**WHAT THIS TASK INVOLVES:**
Retype every line of the entries below without changing anything, but leave out the pictures.

Data items
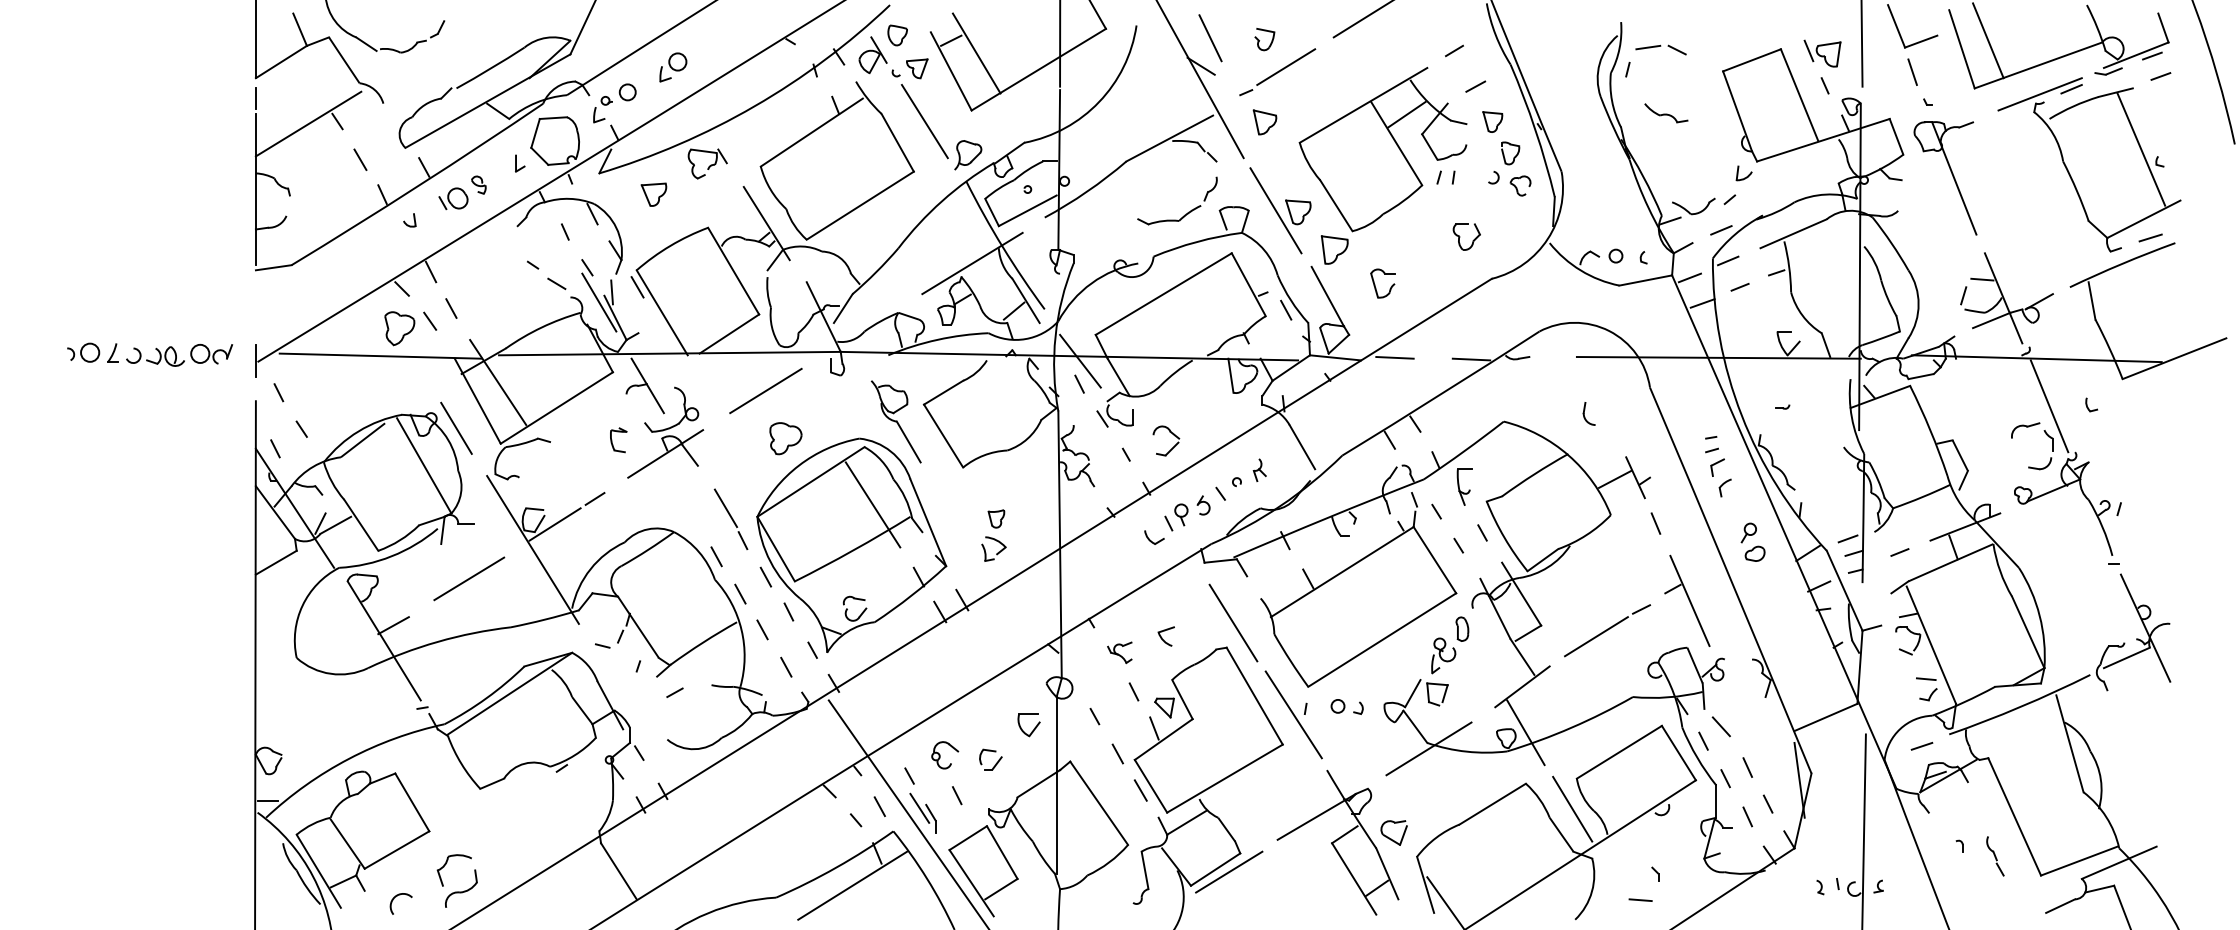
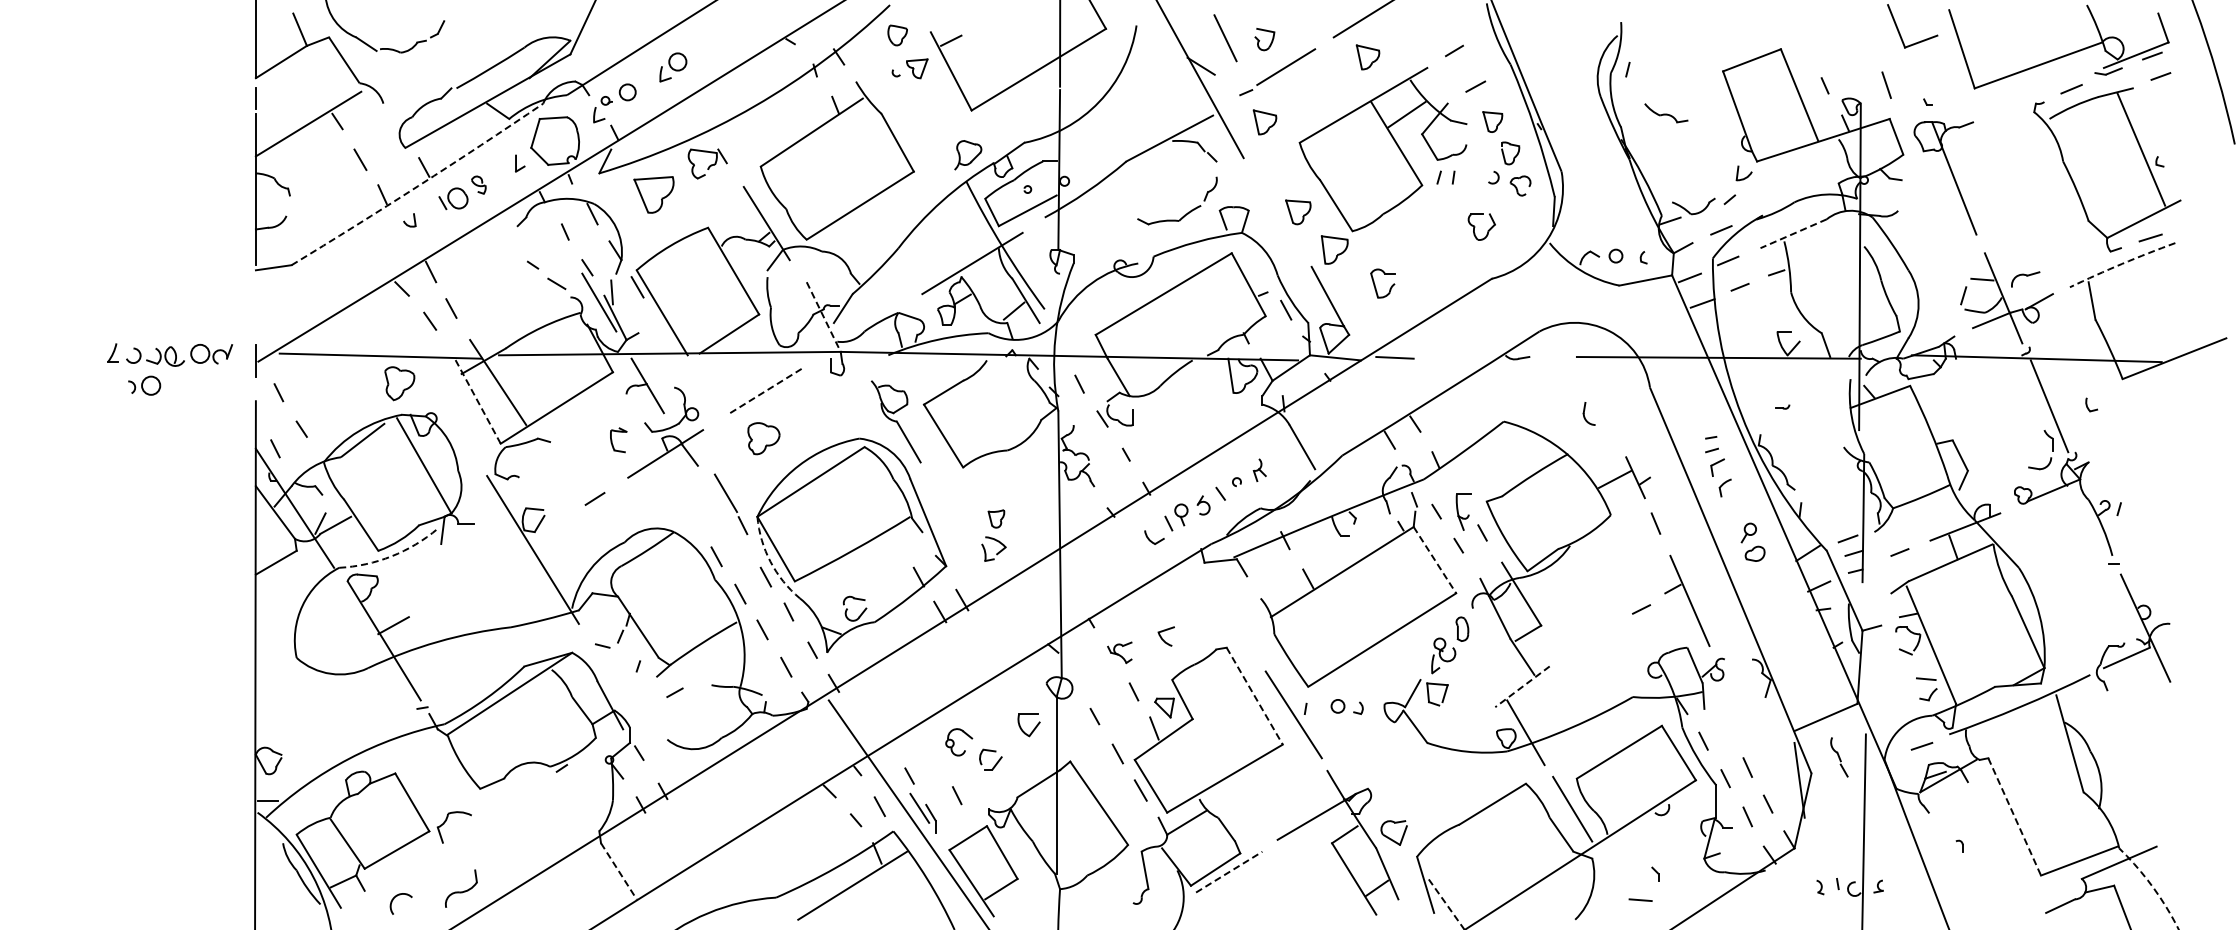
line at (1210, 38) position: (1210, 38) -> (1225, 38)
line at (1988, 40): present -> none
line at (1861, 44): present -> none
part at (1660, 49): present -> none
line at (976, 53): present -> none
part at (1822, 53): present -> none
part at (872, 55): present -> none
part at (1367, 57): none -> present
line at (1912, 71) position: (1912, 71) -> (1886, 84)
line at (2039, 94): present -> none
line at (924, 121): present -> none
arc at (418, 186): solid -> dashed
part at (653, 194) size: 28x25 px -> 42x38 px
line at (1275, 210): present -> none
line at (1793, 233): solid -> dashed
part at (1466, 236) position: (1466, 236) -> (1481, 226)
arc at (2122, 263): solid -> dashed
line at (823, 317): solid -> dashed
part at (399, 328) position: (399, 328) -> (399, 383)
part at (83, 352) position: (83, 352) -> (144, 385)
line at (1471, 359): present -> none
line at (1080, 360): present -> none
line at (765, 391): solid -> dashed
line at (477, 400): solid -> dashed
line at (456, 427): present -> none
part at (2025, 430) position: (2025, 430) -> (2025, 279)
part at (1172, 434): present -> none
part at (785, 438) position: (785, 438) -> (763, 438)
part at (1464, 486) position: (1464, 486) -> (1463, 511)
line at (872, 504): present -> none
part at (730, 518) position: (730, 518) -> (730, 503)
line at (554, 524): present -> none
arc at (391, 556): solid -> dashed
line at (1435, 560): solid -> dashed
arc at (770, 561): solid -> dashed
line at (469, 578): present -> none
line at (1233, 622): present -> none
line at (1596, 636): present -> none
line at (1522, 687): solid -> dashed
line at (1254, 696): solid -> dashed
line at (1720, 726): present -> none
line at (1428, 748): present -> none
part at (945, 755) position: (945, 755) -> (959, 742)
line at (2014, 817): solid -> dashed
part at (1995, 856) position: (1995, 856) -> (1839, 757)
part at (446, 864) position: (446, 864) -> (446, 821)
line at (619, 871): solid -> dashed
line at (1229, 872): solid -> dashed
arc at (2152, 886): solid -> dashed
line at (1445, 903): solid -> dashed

**SOLUTION TO THIS TASK:**
line at (1210, 38) position: (1210, 38) -> (1225, 38)
line at (1988, 40): present -> none
line at (1861, 44): present -> none
part at (1660, 49): present -> none
line at (976, 53): present -> none
part at (1822, 53): present -> none
part at (872, 55): present -> none
part at (1367, 57): none -> present
line at (1912, 71) position: (1912, 71) -> (1886, 84)
line at (2039, 94): present -> none
line at (924, 121): present -> none
arc at (418, 186): solid -> dashed
part at (653, 194) size: 28x25 px -> 42x38 px
line at (1275, 210): present -> none
line at (1793, 233): solid -> dashed
part at (1466, 236) position: (1466, 236) -> (1481, 226)
arc at (2122, 263): solid -> dashed
line at (823, 317): solid -> dashed
part at (399, 328) position: (399, 328) -> (399, 383)
part at (83, 352) position: (83, 352) -> (144, 385)
line at (1471, 359): present -> none
line at (1080, 360): present -> none
line at (765, 391): solid -> dashed
line at (477, 400): solid -> dashed
line at (456, 427): present -> none
part at (2025, 430) position: (2025, 430) -> (2025, 279)
part at (1172, 434): present -> none
part at (785, 438) position: (785, 438) -> (763, 438)
part at (1464, 486) position: (1464, 486) -> (1463, 511)
line at (872, 504): present -> none
part at (730, 518) position: (730, 518) -> (730, 503)
line at (554, 524): present -> none
arc at (391, 556): solid -> dashed
line at (1435, 560): solid -> dashed
arc at (770, 561): solid -> dashed
line at (469, 578): present -> none
line at (1233, 622): present -> none
line at (1596, 636): present -> none
line at (1522, 687): solid -> dashed
line at (1254, 696): solid -> dashed
line at (1720, 726): present -> none
line at (1428, 748): present -> none
part at (945, 755) position: (945, 755) -> (959, 742)
line at (2014, 817): solid -> dashed
part at (1995, 856) position: (1995, 856) -> (1839, 757)
part at (446, 864) position: (446, 864) -> (446, 821)
line at (619, 871): solid -> dashed
line at (1229, 872): solid -> dashed
arc at (2152, 886): solid -> dashed
line at (1445, 903): solid -> dashed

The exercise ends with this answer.